Kids can't be "taught" language. It just happens. In fact, the only way to prevent a human from not having the cognitive ability to acquire the basics of language is to isolate them from human contact until the age of twelve. After seven they'll be hindered, but can still learn it.

So putting a timeframe on the cognitive development of children in their acquisition of language abilities like reading is as stupid as expecting them to speak at a certain age.



Fostering a love of reading isn't the same as teaching them to read. They could have bought you the entire New York Public Library and you wouldn't be able to read any better at two years old than if they didn't give you a single book at all.

We're talking about cognitive processes, not developing a lifestyle.

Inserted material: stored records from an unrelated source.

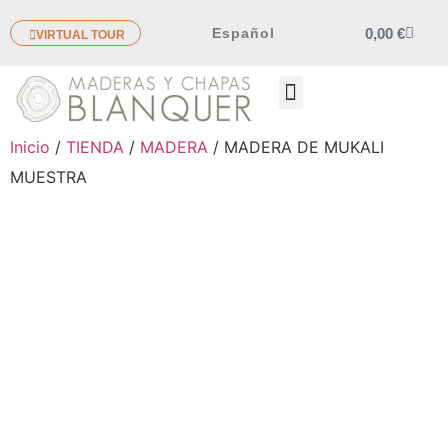
0,00
€
Español
VIRTUAL TOUR
OTROS PRODUCTOS
Inicio
/
TIENDA
/
MADERA
/ MADERA DE MUKALI
MUESTRA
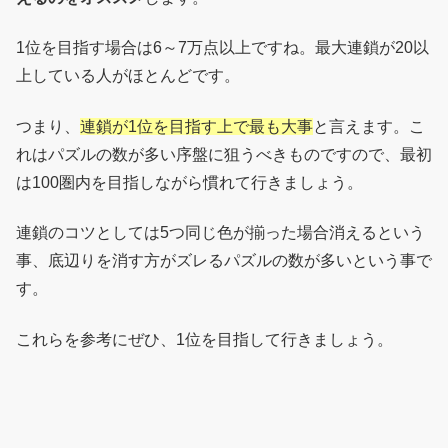
1位を目指す場合は6～7万点以上ですね。最大連鎖が20以
上している人がほとんどです。
つまり、
連鎖が1位を目指す上で最も大事
と言えます。こ
れはパズルの数が多い序盤に狙うべきものですので、最初
は100圏内を目指しながら慣れて行きましょう。
連鎖のコツとしては5つ同じ色が揃った場合消えるという
事、底辺りを消す方がズレるパズルの数が多いという事で
す。
これらを参考にぜひ、1位を目指して行きましょう。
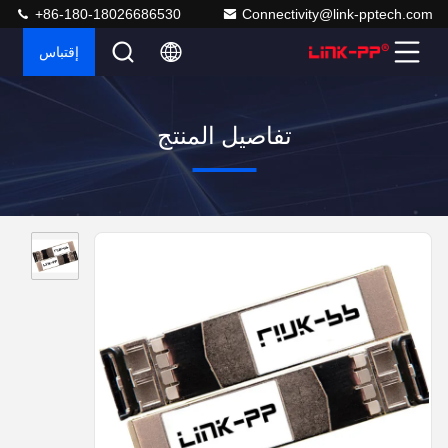
+86-180-18026686530
Connectivity@link-pptech.com
إقتباس
تفاصيل المنتج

I wasn't completely disagreeing with you, I'm just saying it wasn't 100% correct and if you're gonna be a dick about it then forget it. I was talking about reading not spoken language which I also had delays in. but I was talking about reading. and I'm telling you that I was read aloud to every night from the time i was an infant til about 8 and it was not until i was taught how to sound out the words that i began to learn how to read. and there is actually method to reading and they have adult literacy classes, it takes adults longer but they can learn to read. phoneix is a god damn fucking method. my brother was also 10 all he did was sat with me one night it was a book about a kitten, and he showed me how to sound out the words, i knew the alphabet quite well but it had never occured to me to sound them out.